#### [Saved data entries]

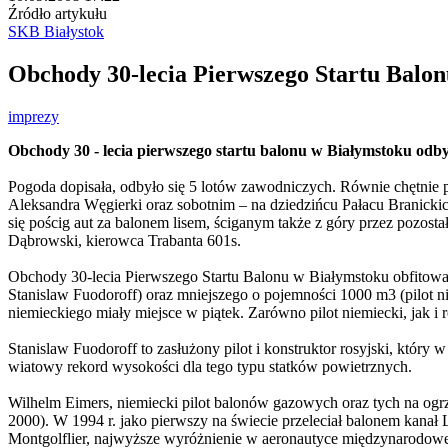
Źródło artykułu
SKB Białystok
Obchody 30-lecia Pierwszego Startu Balo
imprezy
Obchody 30 - lecia pierwszego startu balonu w Białymstoku odby
Pogoda dopisała, odbyło się 5 lotów zawodniczych. Równie chętnie
Aleksandra Węgierki oraz sobotnim – na dziedzińcu Pałacu Branic
się pościg aut za balonem lisem, ściganym także z góry przez pozos
Dąbrowski, kierowca Trabanta 601s.
Obchody 30-lecia Pierwszego Startu Balonu w Białymstoku obfitował
Stanislaw Fuodoroff) oraz mniejszego o pojemności 1000 m3 (pilot ni
niemieckiego miały miejsce w piątek. Zarówno pilot niemiecki, jak 
Stanislaw Fuodoroff to zasłużony pilot i konstruktor rosyjski, któr
wiatowy rekord wysokości dla tego typu statków powietrznych.
Wilhelm Eimers, niemiecki pilot balonów gazowych oraz tych na ogr
2000). W 1994 r. jako pierwszy na świecie przeleciał balonem kanał
Montgolflier, najwyższe wyróżnienie w aeronautyce międzynarodowe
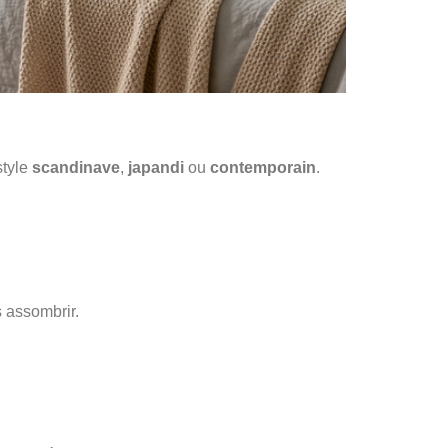
style
scandinave
,
japandi
ou
contemporain
.
s assombrir.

#### [Goal of the exercise]
Write out each line of the data above exactly, starting at the top and finishing with the line containing "Aleksandra Węgierki oraz"; omit the pictures.

#### [Response area]
Źródło artykułu
SKB Białystok
Obchody 30-lecia Pierwszego Startu Balo
imprezy
Obchody 30 - lecia pierwszego startu balonu w Białymstoku odby
Pogoda dopisała, odbyło się 5 lotów zawodniczych. Równie chętnie
Aleksandra Węgierki oraz sobotnim – na dziedzińcu Pałacu Branic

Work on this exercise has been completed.